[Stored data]
* * *
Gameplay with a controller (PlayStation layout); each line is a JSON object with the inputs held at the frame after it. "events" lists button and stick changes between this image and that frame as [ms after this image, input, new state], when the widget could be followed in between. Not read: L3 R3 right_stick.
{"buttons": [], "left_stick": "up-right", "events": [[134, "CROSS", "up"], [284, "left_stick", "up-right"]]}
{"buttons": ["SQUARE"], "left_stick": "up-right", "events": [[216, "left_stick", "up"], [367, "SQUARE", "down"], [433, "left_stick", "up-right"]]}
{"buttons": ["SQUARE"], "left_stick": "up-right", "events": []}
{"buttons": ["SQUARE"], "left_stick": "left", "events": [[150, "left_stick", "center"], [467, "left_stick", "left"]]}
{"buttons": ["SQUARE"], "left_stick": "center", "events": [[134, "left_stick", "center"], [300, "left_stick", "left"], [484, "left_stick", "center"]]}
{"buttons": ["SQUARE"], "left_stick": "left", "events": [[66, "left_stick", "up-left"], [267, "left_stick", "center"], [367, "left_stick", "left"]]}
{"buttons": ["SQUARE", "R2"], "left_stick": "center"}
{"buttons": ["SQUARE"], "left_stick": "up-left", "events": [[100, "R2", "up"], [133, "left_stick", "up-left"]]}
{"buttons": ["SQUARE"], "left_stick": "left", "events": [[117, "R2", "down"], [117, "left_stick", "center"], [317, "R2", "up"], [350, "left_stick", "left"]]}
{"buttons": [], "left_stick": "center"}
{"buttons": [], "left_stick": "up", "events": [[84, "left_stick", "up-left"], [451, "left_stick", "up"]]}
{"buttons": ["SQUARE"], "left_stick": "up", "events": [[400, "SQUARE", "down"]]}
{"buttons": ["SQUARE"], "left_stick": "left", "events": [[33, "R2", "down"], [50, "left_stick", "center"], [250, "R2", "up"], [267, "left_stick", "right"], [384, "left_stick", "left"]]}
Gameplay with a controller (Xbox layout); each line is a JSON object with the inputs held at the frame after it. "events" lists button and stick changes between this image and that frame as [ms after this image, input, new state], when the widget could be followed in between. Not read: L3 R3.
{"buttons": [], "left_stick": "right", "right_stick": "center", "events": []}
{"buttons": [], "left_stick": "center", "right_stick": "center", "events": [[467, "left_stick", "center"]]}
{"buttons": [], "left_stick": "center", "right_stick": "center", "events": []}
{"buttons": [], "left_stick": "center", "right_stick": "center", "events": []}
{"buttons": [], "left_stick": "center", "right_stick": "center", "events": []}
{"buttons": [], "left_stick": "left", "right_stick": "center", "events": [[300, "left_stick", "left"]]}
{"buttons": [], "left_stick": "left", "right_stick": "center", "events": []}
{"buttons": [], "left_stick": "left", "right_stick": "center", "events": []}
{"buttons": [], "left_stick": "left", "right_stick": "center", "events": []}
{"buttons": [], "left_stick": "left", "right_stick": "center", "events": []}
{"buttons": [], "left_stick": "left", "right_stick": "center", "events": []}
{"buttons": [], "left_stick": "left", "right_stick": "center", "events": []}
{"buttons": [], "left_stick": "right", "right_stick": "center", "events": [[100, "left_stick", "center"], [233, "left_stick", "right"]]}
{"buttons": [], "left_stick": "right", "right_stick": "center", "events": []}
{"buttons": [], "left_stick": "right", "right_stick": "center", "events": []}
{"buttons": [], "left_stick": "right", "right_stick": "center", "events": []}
* * *
ABOUT THIS TASK> Word for word, repeat every record.

RESULT FOR THIS EXERCISE>
Gameplay with a controller (PlayStation layout); each line is a JSON object with the inputs held at the frame after it. "events" lists button and stick changes between this image and that frame as [ms after this image, input, new state], when the widget could be followed in between. Not read: L3 R3 right_stick.
{"buttons": [], "left_stick": "up-right", "events": [[134, "CROSS", "up"], [284, "left_stick", "up-right"]]}
{"buttons": ["SQUARE"], "left_stick": "up-right", "events": [[216, "left_stick", "up"], [367, "SQUARE", "down"], [433, "left_stick", "up-right"]]}
{"buttons": ["SQUARE"], "left_stick": "up-right", "events": []}
{"buttons": ["SQUARE"], "left_stick": "left", "events": [[150, "left_stick", "center"], [467, "left_stick", "left"]]}
{"buttons": ["SQUARE"], "left_stick": "center", "events": [[134, "left_stick", "center"], [300, "left_stick", "left"], [484, "left_stick", "center"]]}
{"buttons": ["SQUARE"], "left_stick": "left", "events": [[66, "left_stick", "up-left"], [267, "left_stick", "center"], [367, "left_stick", "left"]]}
{"buttons": ["SQUARE", "R2"], "left_stick": "center"}
{"buttons": ["SQUARE"], "left_stick": "up-left", "events": [[100, "R2", "up"], [133, "left_stick", "up-left"]]}
{"buttons": ["SQUARE"], "left_stick": "left", "events": [[117, "R2", "down"], [117, "left_stick", "center"], [317, "R2", "up"], [350, "left_stick", "left"]]}
{"buttons": [], "left_stick": "center"}
{"buttons": [], "left_stick": "up", "events": [[84, "left_stick", "up-left"], [451, "left_stick", "up"]]}
{"buttons": ["SQUARE"], "left_stick": "up", "events": [[400, "SQUARE", "down"]]}
{"buttons": ["SQUARE"], "left_stick": "left", "events": [[33, "R2", "down"], [50, "left_stick", "center"], [250, "R2", "up"], [267, "left_stick", "right"], [384, "left_stick", "left"]]}
Gameplay with a controller (Xbox layout); each line is a JSON object with the inputs held at the frame after it. "events" lists button and stick changes between this image and that frame as [ms after this image, input, new state], when the widget could be followed in between. Not read: L3 R3.
{"buttons": [], "left_stick": "right", "right_stick": "center", "events": []}
{"buttons": [], "left_stick": "center", "right_stick": "center", "events": [[467, "left_stick", "center"]]}
{"buttons": [], "left_stick": "center", "right_stick": "center", "events": []}
{"buttons": [], "left_stick": "center", "right_stick": "center", "events": []}
{"buttons": [], "left_stick": "center", "right_stick": "center", "events": []}
{"buttons": [], "left_stick": "left", "right_stick": "center", "events": [[300, "left_stick", "left"]]}
{"buttons": [], "left_stick": "left", "right_stick": "center", "events": []}
{"buttons": [], "left_stick": "left", "right_stick": "center", "events": []}
{"buttons": [], "left_stick": "left", "right_stick": "center", "events": []}
{"buttons": [], "left_stick": "left", "right_stick": "center", "events": []}
{"buttons": [], "left_stick": "left", "right_stick": "center", "events": []}
{"buttons": [], "left_stick": "left", "right_stick": "center", "events": []}
{"buttons": [], "left_stick": "right", "right_stick": "center", "events": [[100, "left_stick", "center"], [233, "left_stick", "right"]]}
{"buttons": [], "left_stick": "right", "right_stick": "center", "events": []}
{"buttons": [], "left_stick": "right", "right_stick": "center", "events": []}
{"buttons": [], "left_stick": "right", "right_stick": "center", "events": []}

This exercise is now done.